_WORK REQUEST_. Each line of the records that holds the word "Example" should be copied out.

_Stored items_.
************

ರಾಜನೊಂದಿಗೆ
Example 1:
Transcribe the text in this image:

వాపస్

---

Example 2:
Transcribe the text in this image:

************

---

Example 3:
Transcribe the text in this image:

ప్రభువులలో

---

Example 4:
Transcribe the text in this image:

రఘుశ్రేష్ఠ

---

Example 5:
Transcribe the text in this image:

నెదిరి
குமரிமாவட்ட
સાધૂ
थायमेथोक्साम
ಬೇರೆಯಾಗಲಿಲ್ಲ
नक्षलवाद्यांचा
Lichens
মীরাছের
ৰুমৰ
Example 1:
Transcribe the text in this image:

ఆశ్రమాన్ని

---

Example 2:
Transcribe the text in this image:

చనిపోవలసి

************

_EXERCISE ANSWER_.
Example 1:
Example 2:
Example 3:
Example 4:
Example 5:
Example 1:
Example 2:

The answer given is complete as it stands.